[Recorded data]
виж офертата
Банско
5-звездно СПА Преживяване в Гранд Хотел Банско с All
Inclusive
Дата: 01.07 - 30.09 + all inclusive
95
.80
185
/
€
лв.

__Assignment__. A word-for-word copy of the data is the expected answer.

__Exercise solution__.
виж офертата
Банско
5-звездно СПА Преживяване в Гранд Хотел Банско с All
Inclusive
Дата: 01.07 - 30.09 + all inclusive
95
.80
185
/
€
лв.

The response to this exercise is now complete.